Counsel for the plaintiff then continued with his submissions on the issue.
24 In my view, that observation cannot be treated either as a finding on what was raised by the submissions or as a disclosure of sufficient reasons for any such decision. I consider that the Magistrate misdirected himself and failed to address a material issue.
25 What was said by the Magistrate was no more than an observation made in the midst of the submissions put on the issue. It does not seem to be the product of full consideration. I should add that it might be thought that the relevant matter was whether or not there was public use rather than one of who allowed any public use of the leased land to take place.
26 The plaintiff says that in the changed conditions as at 10 June 2003 it was indisputable that the leased area was being used by members of the public (by way of access to the development). In contrast, the defendant takes an equally extreme but conflicting view. In my view, there was a real issue to be decided by the Magistrate and that if it be necessary to do so, the matter would have to be remitted back so that a finding may be made.

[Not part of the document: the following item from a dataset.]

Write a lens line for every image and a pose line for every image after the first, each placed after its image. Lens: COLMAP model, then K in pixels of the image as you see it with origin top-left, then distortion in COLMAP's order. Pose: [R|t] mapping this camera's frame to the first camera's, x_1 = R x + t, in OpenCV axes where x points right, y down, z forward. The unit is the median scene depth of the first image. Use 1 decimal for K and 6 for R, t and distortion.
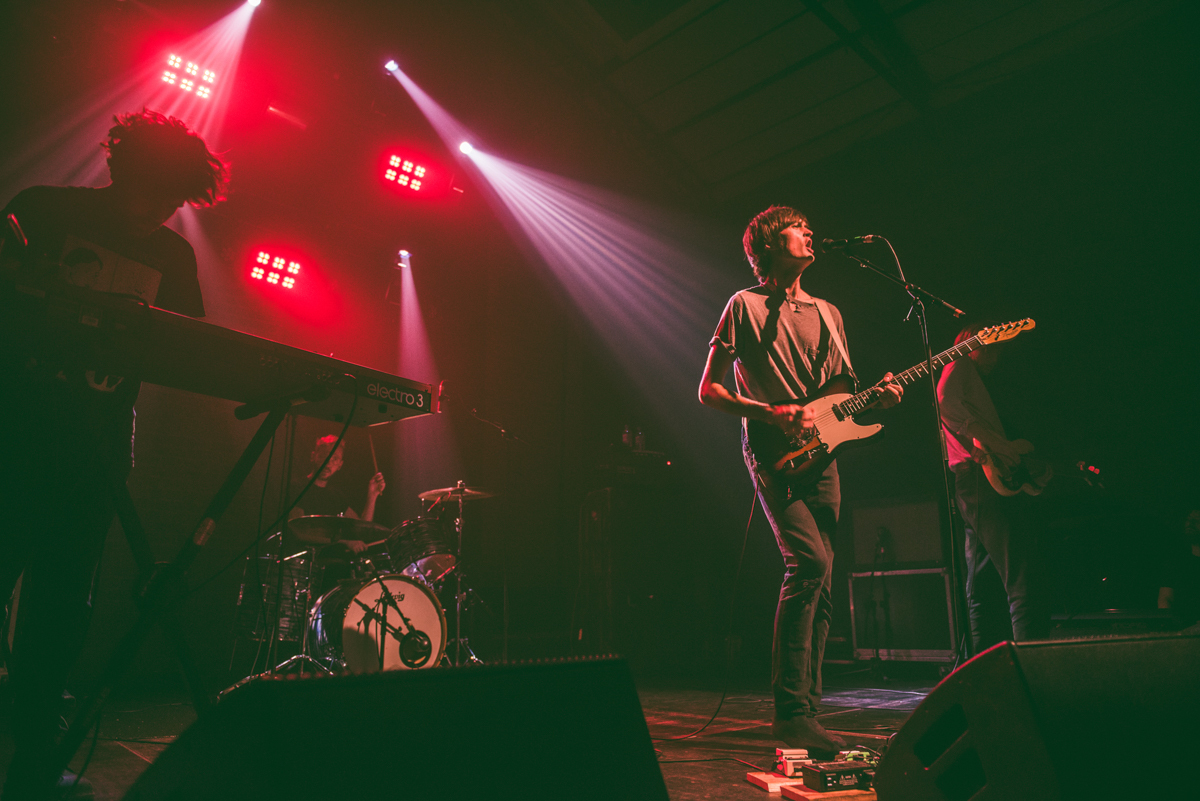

27 The Court has been taken to authority concerning the question of compliance with statutory procedural requirements (see, inter alia, Tasker v Fullwood [1978] 1 NSWLR 20, McRae v Coulten (1986) 7 NSWLR 644 and Project Blue Sky Inc v Australian Broadcasting Authority (1998) 194 CLR 355). The better view seems to be that the primary task of the Court is to solve the problem by the process of construction of the relevant statute.
28 It seems to me that, when the Act is properly construed, its provisions reveal that the power to grant a short-term lease did not arise until both the relevant opinion had been formed and a consideration had been made of any submissions made by the public to the roads authority.

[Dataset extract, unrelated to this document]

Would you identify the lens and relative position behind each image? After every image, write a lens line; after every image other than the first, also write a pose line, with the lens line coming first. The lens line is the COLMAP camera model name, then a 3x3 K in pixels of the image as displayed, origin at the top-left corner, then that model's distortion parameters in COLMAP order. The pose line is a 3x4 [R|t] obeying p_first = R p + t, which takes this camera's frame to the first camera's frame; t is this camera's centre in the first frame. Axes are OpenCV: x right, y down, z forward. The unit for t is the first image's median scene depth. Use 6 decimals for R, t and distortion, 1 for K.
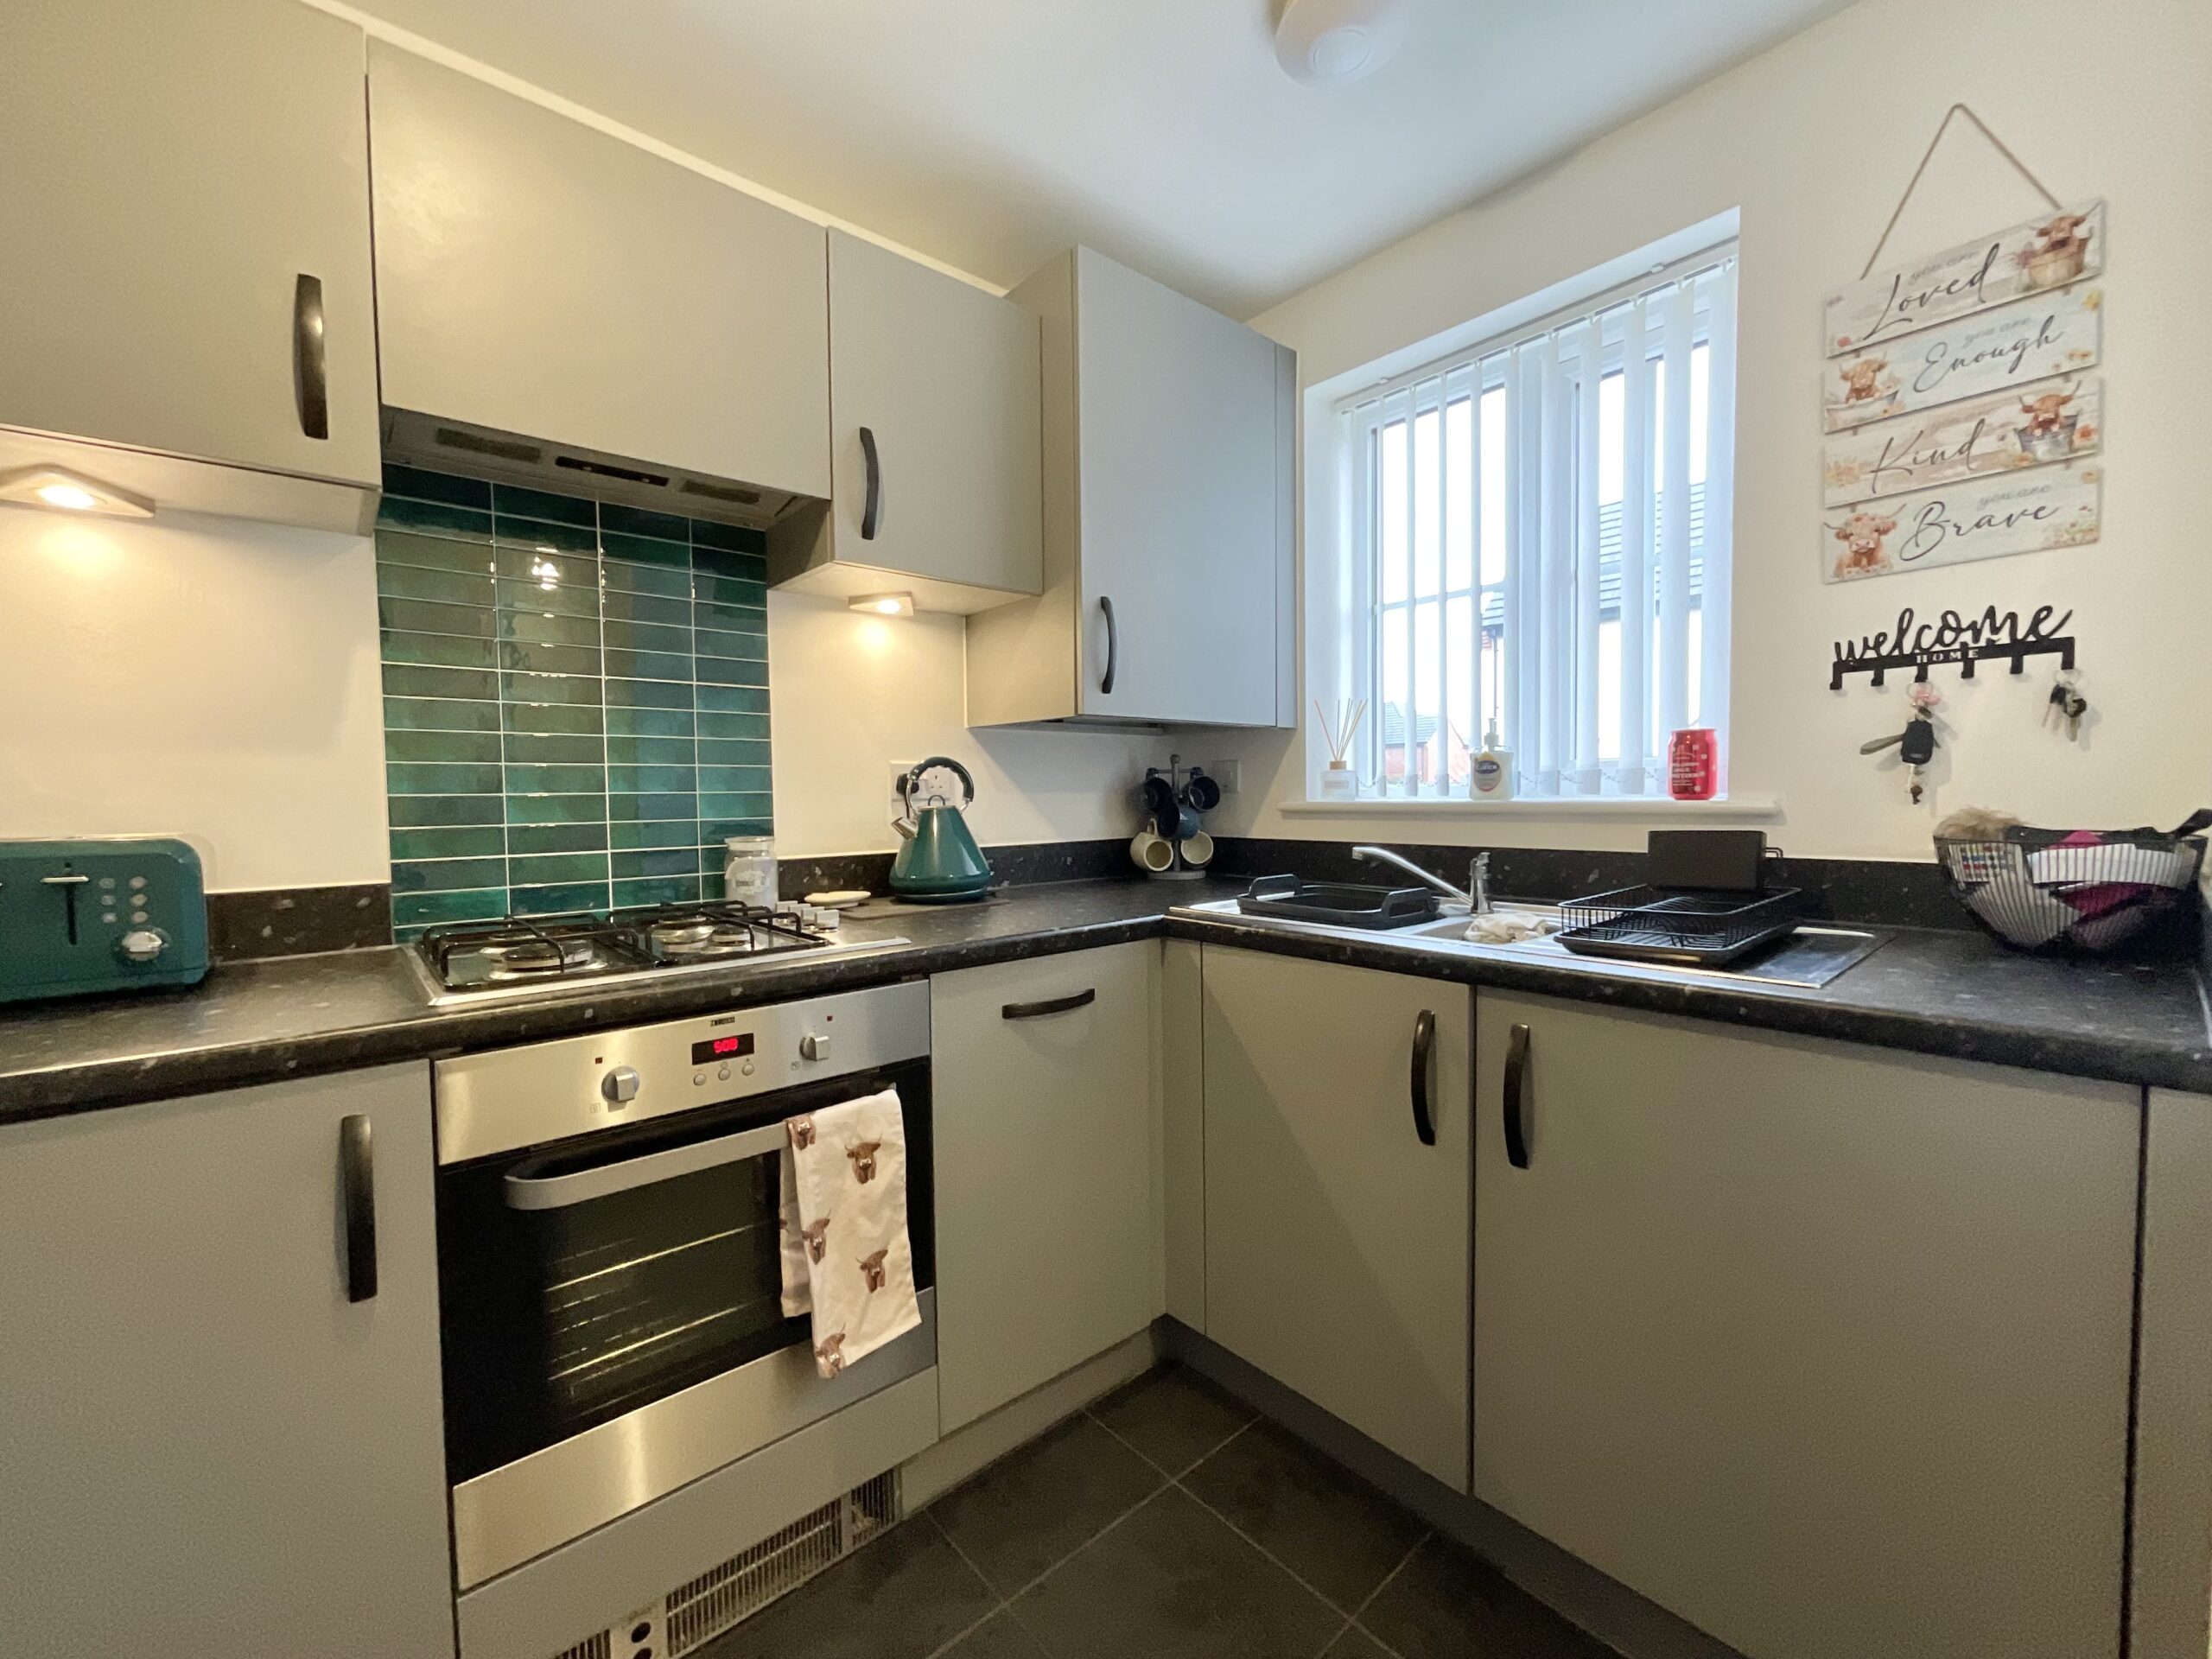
lens RADIAL K [[905.4, 0, 1123.3], [0, 905.4, 827.7], [0, 0, 1]] dist [0.003961, 0.000303]
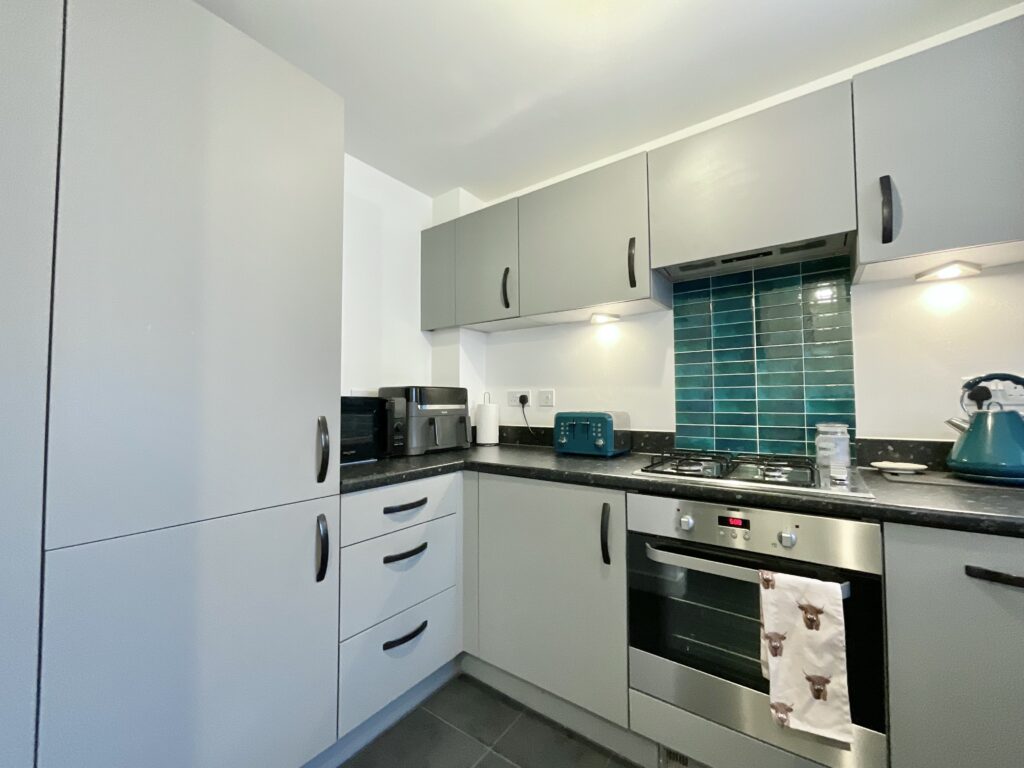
lens RADIAL K [[419.1, 0, 520.2], [0, 419.1, 387.4], [0, 0, 1]] dist [0.003961, 0.000303]
pose [[0.232557, -0.024020, -0.972286, 0.335706], [-0.036157, 0.998790, -0.033323, -0.015588], [0.971911, 0.042905, 0.231407, 0.240917]]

29 In the present case these two matters stand in the path of the availability of the power. Firstly, a finding has to be made in relation to the relevant opinion. Secondly, because the defendant failed to perform the processes contemplated by s154, it failed to put itself in the position where the power conferred by s156 was available to it. Accordingly, I consider that the defendant did not have power to grant the second lease.
30 In the light of views that have been earlier expressed, it is unnecessary to address what is raised in the other grounds of appeal.
31 I consider that the appeal should be allowed. The decision and orders of the Magistrate are set aside. Whilst I consider that the proceedings in the Local Court as they are presently constituted should be dismissed, I reserve future consideration of that matter until the defendant has had an opportunity to consider whether or not it wishes to make application to amend the Statement of Claim. The defendant is to pay the costs of the Summons. If so entitled, it is to have a certificate under the Suitors Fund Act.